Ursa Major, which is developing liquid engines for launch vehicles, in-space propulsion, and hypersonic weapons, on Monday introduced an additive manufacturing solution for producing solid rocket motors (SRMs) at scale and more affordably than legacy processes and is also developing its own SRMs to strengthen the defense industrial base for munition and missile propulsion.
Lynx is Ursa Major’s answer to legacy, inflexible production lines for SRMs, offering customers an affordable, adaptable, scalable additive manufacturing system that with one click can switch between castings. Lynx uses the company’s metallic additive manufacturing and automated composites manufacturing.
One Lynx production cell, which needs between about 1,500 and 2,000 square feet of shop space, can 3D print about 1,640 motor casings per year for man-portable missile systems such as the Javelin anti-tank system. The current surge production rate for Javelin is about 2,100 annually, the company said.
A Lynx 3D printing machine could produce the components necessary to build the motors for 260 Guided Multiple Launch Rocket Systems (GMLRS) annually, the company said.
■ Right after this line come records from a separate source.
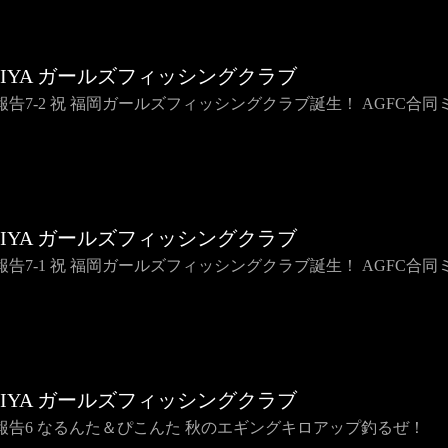
HIYA ガールズフィッシングクラブ
報告7-2 祝 福岡ガールズフィッシングクラブ誕生！ AGFC合
HIYA ガールズフィッシングクラブ
報告7-1 祝 福岡ガールズフィッシングクラブ誕生！ AGFC合
HIYA ガールズフィッシングクラブ
報告6 なるんた＆ぴこんた 秋のエギングキロアップ釣るぜ！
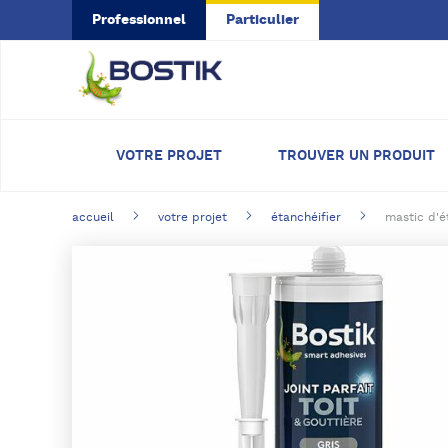
Skip to main content
Professionnel
Particulier
VOTRE PROJET
TROUVER UN PRODUIT
accueil
votre projet
étanchéifier
mastic d'ét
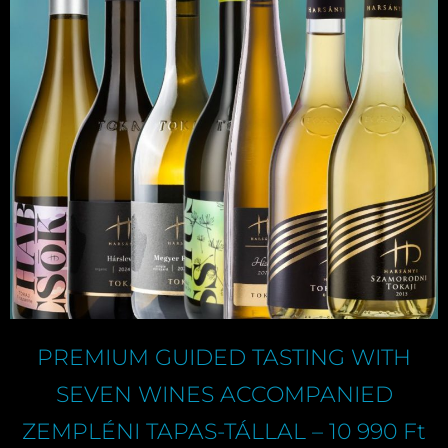
PREMIUM GUIDED TASTING WITH
SEVEN WINES ACCOMPANIED
ZEMPLÉNI TAPAS-TÁLLAL – 10 990 Ft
Depending on the demand for a particular missile, “you could copy and paste a Lynx cell” to increase the rocket motors for a weapon, Joe Laurienti, founder and CEO of Ursa Major, told Defense Daily
on Nov. 17 ahead of his company’s announcement. “So, it’s extremely modular.”
A Defense Department “partner” two years ago suggested to the company it get into the SRM business, seeing that this area of the supply chain would be a bottleneck within the defense industrial base for a specific program, Laurienti said. The initial answer was “no,” because the company did not want to “just jump into a new technology,” he said.
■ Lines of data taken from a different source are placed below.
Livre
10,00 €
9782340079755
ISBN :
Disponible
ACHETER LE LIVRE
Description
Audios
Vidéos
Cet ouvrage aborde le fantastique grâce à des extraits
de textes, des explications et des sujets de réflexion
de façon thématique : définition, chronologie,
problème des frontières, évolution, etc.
Still, Laurienti and his team mulled the idea and examined what it could bring to bear for the SRM space while continuing develop its liquid propulsion technology.
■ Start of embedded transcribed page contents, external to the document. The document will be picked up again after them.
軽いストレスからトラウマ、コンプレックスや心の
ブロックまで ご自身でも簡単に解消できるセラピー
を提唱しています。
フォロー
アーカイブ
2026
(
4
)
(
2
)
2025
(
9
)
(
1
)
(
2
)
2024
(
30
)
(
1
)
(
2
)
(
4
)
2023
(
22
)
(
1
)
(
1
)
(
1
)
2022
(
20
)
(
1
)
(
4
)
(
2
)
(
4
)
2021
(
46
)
“The first thought we had was what is really needed here is flexibility,” he said. “It’s negating the need to stand up a 40-year-old factor to backfill a system that we may or may not need in two years. So, obviously our background in 3D printing, materials development, automated manufacturing is perfect for that because we can work on one system one day and a very different system the next day and the factory doesn’t mind. There are no switching costs.”
Ursa Major’s approach to additive manufacturing can produce SRMs between 2 inches and 22.5 inches in diameter, covering common missile systems ranging from Javelin and the man-portable Stinger anti-aircraft missile to GMLRS and advanced air defense systems.
“We’re excited about that range, because there are a lot of systems that fit in there,” Laurienti said.” I think everything we’ve mentioned today—Stinger, Javelin, smaller munitions, Patriot, AMRAAM—all that fits in that size range.”
Laurienti also said that Ursa Major’s process can work with any propellants, whether government or industry-produced, so that the company can partner with anyone. Ursa Major will produce some of its own energetics and is currently doing so at “prototype scale,” he said.
Lynx is already building motors and by the end of 2024 Ursa Major expects to demonstrate low-rate production, he said.
The company also expects to announces its first SRM product later this year or early next year and at least another motor product in 2024, Laurienti said. The first product is still in development and prototyping and the forthcoming announcement will be a status “snapshot” of “hardware testing and design around the qualification system,” he said.
Ursa Major is a Colorado-based startup that has between 220 and 230 employees. The company is developing several liquid rocket engines for small and medium launch vehicles, hypersonics, missile defense, and in-space propulsion, and is designing an engine for medium and heavy launches.
Currently, the primary suppliers of SRMs are L3Harris Technologies [LHX] and Northrop Grumman [NOC]. X-Bow Systems, another small startup, is also developing large-diameter SRMs for hypersonic missiles. And Anduril Technologies, through its acquisition in June of Adranos, is also in the SRM business.